Common planning approaches
- Annual exclusion gifting. The exclusion is "use it or lose it." A married couple with four children and four grandchildren can shelter eight donees × two donors × the annual exclusion each year — meaningful numbers compounded over decades.
- Lifetime use of unified credit. A donor with $13 million of exclusion may make $13 million of lifetime gifts, removing those assets and all subsequent appreciation from the estate.
- Grantor-retained annuity trust (GRAT). Under §2702, a GRAT with a qualified annuity has a low gift value (often near zero in a "zeroed-out GRAT"), allowing growth in excess of the §7520 rate to pass tax-free to remainder beneficiaries.

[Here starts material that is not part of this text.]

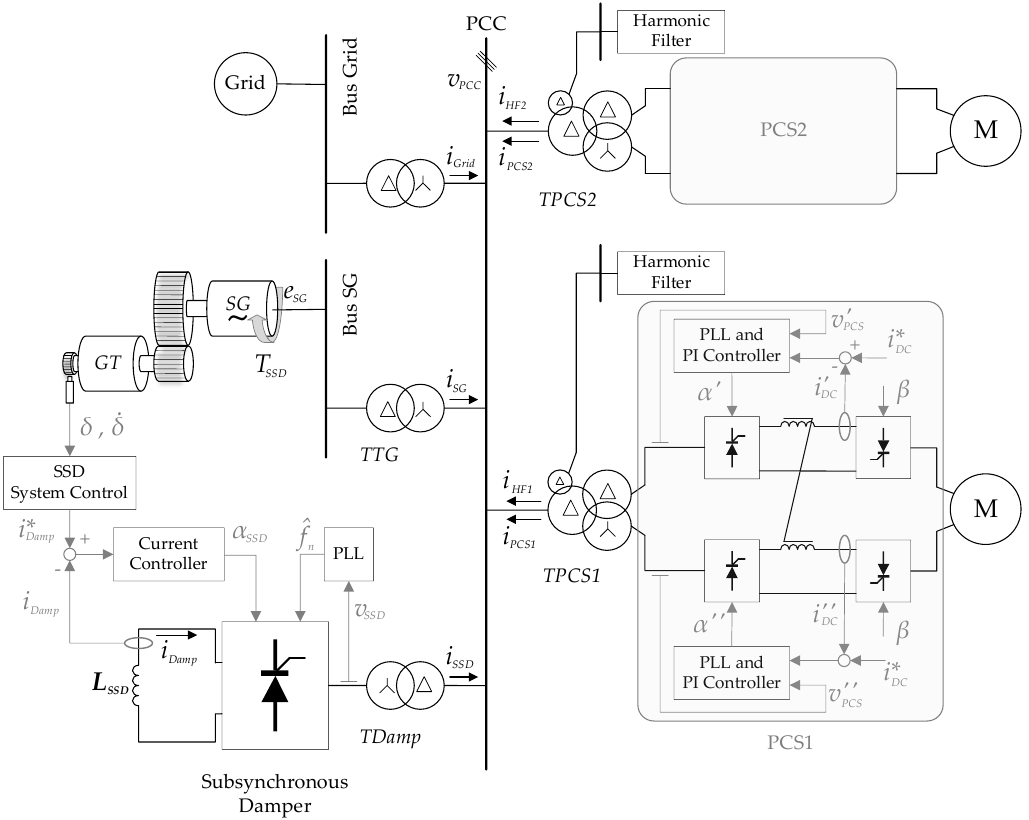
Figure 1. Overall liquefied natural gas (LNG) plant under analysis.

- Installment sale to defective grantor trust. Sale to an intentionally defective grantor trust for a note bearing the AFR moves future appreciation to the trust with minimal gift element.

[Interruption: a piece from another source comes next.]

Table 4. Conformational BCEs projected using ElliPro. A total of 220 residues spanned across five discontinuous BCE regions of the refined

- Family limited partnership / LLC. Hold luxury assets in an entity; gift interests in the entity, claiming valuation discounts for lack of control and lack of marketability. The position is heavily scrutinized but well-grounded in case law.
- Charitable lead trust. Combines current charitable gift-tax deduction with deferred transfer to family members at reduced gift value.
Recent developments
The principal pending variable is the scheduled sunset of the doubled basic exclusion amount at the end of 2025. Absent legislation, the exclusion reverts to roughly half its 2025 level (indexed). Many practitioners advised clients during 2024-2025 to use exclusion before the sunset; the IRS has clarified through regulations under §2010(c)(3) that gifts using the pre-sunset exclusion will not be "clawed back" upon later death after sunset.
The Corporate Transparency Act (see beneficial-ownership reporting) has introduced new disclosure obligations for entities used in gift-tax planning — family LLCs, GRATs, dynasty trusts where applicable — that intersect with planning timing.
Primary Sources
- 26 U.S.C. §§2501–2524 (gift tax) — law.cornell.edu/uscode/text/26/subtitle-B/chapter-12.
- 26 U.S.C. §2010 (unified credit, basic exclusion amount).
- 26 U.S.C. §2702 (special valuation rules; GRATs).
- 26 U.S.C. §1015 (basis of gifted property).
- 26 U.S.C. §7872 (below-market loans).
- Treas. Reg. §§25.2512-1 through 25.2512-8 (gift valuation).
- Treas. Reg. §20.2010-1(c) (anti-clawback regulation).
- Crummey v. Commissioner, 397 F.2d 82 (9th Cir. 1968).
- Estate of Bonner v. United States, 84 F.3d 196 (5th Cir. 1996).
- IRS Form 709 instructions — irs.gov/forms-pubs/about-form-709.